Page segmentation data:
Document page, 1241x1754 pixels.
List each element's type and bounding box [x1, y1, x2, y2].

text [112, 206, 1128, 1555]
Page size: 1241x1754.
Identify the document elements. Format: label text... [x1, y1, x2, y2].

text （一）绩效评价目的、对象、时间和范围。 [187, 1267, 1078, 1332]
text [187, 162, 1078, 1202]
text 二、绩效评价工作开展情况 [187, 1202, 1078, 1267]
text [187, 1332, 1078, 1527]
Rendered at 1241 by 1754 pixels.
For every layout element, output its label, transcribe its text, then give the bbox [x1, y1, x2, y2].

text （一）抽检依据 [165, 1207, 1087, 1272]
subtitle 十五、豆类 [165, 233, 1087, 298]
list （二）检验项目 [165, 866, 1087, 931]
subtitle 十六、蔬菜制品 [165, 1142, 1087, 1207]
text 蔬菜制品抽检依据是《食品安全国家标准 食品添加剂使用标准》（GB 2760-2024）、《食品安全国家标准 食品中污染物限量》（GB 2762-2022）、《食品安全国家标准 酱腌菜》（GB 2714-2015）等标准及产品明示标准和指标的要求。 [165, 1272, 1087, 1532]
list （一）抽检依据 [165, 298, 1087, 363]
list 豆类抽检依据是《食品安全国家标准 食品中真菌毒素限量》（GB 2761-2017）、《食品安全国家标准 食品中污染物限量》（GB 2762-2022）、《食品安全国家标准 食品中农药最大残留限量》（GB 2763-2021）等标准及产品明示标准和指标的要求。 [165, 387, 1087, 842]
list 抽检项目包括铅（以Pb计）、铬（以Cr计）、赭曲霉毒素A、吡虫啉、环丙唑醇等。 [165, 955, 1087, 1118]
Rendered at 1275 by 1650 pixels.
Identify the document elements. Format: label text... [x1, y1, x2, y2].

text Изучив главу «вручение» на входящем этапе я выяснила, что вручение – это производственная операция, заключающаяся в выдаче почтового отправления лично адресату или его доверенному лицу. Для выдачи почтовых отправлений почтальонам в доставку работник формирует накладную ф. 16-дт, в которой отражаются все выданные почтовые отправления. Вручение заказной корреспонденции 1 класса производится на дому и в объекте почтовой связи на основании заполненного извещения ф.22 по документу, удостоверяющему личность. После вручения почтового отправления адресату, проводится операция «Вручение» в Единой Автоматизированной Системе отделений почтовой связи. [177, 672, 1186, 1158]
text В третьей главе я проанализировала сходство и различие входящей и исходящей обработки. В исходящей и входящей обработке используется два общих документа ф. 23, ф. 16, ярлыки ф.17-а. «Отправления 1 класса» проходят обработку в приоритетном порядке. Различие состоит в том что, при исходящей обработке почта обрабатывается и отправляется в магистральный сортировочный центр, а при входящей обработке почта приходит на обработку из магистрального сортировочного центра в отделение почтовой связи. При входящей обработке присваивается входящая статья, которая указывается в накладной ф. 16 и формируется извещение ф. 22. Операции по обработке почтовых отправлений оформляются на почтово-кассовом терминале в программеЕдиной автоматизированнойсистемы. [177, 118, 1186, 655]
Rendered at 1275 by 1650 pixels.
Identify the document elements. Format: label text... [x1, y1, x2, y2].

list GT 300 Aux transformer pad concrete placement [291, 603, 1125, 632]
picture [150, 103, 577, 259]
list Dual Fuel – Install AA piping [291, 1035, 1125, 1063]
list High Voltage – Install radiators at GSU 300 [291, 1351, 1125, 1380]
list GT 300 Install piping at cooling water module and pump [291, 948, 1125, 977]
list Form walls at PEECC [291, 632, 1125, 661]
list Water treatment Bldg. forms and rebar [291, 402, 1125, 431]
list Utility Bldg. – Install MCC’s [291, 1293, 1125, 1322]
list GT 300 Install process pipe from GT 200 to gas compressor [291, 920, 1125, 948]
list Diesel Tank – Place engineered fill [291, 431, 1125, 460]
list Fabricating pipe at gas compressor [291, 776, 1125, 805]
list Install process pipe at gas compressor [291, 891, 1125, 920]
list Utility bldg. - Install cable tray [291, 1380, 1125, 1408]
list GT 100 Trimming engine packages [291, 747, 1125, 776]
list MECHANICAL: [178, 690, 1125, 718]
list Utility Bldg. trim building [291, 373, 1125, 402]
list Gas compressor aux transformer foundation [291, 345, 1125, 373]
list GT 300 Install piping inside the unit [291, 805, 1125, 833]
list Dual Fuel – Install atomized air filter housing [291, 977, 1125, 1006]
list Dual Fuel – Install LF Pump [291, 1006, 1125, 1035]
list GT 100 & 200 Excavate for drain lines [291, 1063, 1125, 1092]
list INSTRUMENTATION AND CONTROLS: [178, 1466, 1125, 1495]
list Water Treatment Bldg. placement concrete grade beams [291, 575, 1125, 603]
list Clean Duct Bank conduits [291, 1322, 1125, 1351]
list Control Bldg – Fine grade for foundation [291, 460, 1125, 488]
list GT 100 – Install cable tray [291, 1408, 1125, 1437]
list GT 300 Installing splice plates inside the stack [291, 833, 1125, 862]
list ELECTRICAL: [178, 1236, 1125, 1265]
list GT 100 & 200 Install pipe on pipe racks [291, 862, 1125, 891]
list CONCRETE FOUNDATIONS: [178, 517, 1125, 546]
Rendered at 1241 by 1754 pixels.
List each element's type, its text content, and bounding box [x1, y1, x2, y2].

» What to do: Repeat the records above line by line, from the first line through the line that contains "Page size: 1241x1754.".

» Problem solution:
Document page, 1241x1754 pixels.
List each element's type and bounding box [x1, y1, x2, y2].

text [112, 206, 1128, 1555]
Page size: 1241x1754.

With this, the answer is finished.